For a fairer tax system, how about scrapping the profit tax?

Hong Kong property baron may have a point in calling for switch to a dividend tax that would place burden on shareholders

PUBLISHED : Tuesday, 27 August, 2013, 12:00am
UPDATED : Tuesday, 27 August, 2013, 4:35am

The chairman of one prominent Hong Kong property company likes to argue that the city's tax on corporate profits is inefficient and unfair. He believes it should be scrapped.

At this point I can almost hear you choking on your morning coffee.

"Well, duh!" I can imagine you spluttering. "Of course the head of a big property company would say that. He just wants to line his own pockets at the expense of the rest of us."

That was my first response too. But on closer examination, it seems our property baron may have a point.

In international surveys, Hong Kong usually wins praise for its low tax rates. Its profit tax of 16.5 per cent is seen as an especially attractive inducement for companies to set up businesses in the city.

At that rate, Hong Kong charges the lowest corporate taxes in East Asia, and few economies outside the oil-rich states of the Gulf, former Soviet clients or a handful of tax havens impose a lower burden on companies (see the first chart).

But it is not the rate of taxation our property boss is complaining about, it is the whole idea of a corporate profit tax, which he believes is fundamentally flawed.

Politicians like corporate taxes because they want to be seen to be shifting the burden of taxation away from ordinary people and onto big business.

As a result, profit taxes make up just over a quarter of the Hong Kong government's revenues, by far the biggest contributor to the city's coffers (see the second chart).

The problem is that when it comes to tax, companies are just a convenient legal fiction. They don't really exist, and they don't really pay taxes. Ultimately only people pay taxes.

That's fine, you are probably thinking. The people who end up shouldering the burden of corporate taxes are their shareholders. And the richer they are, the more shares they own, so the more tax they pay. That seems fair enough.

Unfortunately, things don't quite work out like that.

To see why, imagine the Hong Kong government were suddenly to double the profit tax from 16.5 per cent to 33 per cent. Company bosses would face a choice. They could accept a lower post-tax profit, meaning that shareholders would pay the extra, either in the shape of reduced dividends or in the form of lower retained earnings, which would erode the scope for future investment and eat into the value of the company.

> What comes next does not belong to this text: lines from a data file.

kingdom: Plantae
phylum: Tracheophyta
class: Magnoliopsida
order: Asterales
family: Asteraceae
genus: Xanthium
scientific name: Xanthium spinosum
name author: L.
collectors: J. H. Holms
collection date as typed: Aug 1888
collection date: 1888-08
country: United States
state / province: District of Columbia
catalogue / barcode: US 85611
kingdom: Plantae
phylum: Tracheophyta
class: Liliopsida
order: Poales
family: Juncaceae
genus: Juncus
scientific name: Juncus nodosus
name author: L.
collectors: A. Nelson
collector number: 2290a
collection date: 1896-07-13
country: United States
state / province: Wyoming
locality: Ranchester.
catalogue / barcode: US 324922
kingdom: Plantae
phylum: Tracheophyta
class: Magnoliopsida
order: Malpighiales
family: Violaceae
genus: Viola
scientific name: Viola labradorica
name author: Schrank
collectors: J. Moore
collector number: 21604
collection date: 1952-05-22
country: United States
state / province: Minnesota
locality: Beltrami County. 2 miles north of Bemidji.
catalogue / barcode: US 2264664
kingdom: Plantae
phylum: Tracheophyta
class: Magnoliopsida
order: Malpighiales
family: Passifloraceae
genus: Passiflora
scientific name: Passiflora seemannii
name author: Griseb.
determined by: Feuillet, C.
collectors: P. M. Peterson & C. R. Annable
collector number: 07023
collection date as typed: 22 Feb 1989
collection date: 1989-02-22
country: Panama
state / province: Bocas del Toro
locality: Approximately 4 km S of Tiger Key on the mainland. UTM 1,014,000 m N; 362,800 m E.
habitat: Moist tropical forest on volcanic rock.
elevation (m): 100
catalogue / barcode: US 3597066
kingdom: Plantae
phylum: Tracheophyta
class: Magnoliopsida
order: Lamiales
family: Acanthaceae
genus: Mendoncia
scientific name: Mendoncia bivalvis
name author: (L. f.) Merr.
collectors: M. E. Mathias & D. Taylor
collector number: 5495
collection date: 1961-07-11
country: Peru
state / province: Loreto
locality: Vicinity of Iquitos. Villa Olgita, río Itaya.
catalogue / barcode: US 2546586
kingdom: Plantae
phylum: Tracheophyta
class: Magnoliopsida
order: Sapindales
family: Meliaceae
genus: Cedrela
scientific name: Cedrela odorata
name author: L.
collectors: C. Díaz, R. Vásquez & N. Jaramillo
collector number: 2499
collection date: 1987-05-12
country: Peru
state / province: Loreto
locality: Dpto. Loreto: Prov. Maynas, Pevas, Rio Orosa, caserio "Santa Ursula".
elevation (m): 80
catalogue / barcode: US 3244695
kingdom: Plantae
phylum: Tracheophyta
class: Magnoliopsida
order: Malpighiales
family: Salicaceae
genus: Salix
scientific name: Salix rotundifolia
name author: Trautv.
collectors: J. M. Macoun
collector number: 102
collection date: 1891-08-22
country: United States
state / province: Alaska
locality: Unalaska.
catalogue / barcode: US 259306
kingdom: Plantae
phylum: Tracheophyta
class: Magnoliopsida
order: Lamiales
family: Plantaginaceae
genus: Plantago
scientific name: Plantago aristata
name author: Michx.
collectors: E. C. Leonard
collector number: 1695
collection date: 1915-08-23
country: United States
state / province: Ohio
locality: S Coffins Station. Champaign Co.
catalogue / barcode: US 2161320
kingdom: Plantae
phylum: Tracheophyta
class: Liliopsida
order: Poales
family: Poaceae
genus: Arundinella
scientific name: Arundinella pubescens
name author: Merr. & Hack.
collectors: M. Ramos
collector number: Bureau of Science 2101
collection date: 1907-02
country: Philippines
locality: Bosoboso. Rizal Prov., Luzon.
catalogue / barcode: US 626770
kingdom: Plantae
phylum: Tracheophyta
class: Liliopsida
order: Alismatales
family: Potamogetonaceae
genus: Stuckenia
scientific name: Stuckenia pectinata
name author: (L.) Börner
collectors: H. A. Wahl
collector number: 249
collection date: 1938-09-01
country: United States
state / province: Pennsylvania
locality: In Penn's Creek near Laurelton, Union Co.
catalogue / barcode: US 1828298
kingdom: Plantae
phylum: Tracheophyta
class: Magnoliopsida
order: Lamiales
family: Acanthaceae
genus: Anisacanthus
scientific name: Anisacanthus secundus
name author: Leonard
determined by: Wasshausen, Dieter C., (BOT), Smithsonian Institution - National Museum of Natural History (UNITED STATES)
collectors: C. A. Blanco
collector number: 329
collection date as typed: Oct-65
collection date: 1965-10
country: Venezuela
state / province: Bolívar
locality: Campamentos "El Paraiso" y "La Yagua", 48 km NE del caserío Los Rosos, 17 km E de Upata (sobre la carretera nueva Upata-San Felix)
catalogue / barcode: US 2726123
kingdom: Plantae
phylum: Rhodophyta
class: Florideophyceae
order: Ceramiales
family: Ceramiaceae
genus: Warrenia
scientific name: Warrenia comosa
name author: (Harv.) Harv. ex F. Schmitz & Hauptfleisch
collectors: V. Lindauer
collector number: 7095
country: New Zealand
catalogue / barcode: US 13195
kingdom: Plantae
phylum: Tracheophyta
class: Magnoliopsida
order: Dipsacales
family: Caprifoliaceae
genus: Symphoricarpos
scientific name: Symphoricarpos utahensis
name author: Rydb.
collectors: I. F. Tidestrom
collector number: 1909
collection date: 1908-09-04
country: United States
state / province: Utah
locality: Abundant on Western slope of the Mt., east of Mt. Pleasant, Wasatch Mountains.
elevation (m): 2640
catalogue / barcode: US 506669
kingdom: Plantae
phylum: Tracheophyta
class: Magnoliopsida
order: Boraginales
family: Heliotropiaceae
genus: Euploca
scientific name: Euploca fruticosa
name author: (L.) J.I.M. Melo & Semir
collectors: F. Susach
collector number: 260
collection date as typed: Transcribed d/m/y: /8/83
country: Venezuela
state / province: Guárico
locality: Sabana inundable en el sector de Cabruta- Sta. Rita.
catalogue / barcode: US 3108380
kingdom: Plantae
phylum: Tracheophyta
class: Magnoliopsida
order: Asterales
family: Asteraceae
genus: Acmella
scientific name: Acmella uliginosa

Alternatively, they could try to boost pre-tax profits in order to keep their net income steady. That would entail either boosting revenues, which would mean putting up prices, or cutting costs, which would mean slashing wage bills. Either their customers or their employees would foot the bill.

It's not hard to guess who would get lumped with the cost. In Hong Kong, capital is highly mobile. If shareholders don't like the prospect of reduced dividends, they go elsewhere.

In contrast, customers and employees move less easily, and face costs and risks when they switch companies.

As a result, it is not shareholders, but customers and workers who end up shouldering most of the burden of the profits tax.

The solution, believe tax reformers like our property company chairman, is not to tax companies on the profits they make, but rather on the income they distribute to their shareholders.

In effect this would mean scrapping the profits tax and replacing it with a dividend tax, to be collected at source and remitted to the government by the company itself.

This, argue supporters, would shift the tax burden away from customers and employees and onto shareholders, while simplifying the tax system, encouraging corporate investment and reducing the opportunities for tax avoidance.

They might well have a valid point. But it would take a bold government indeed to implement their proposal.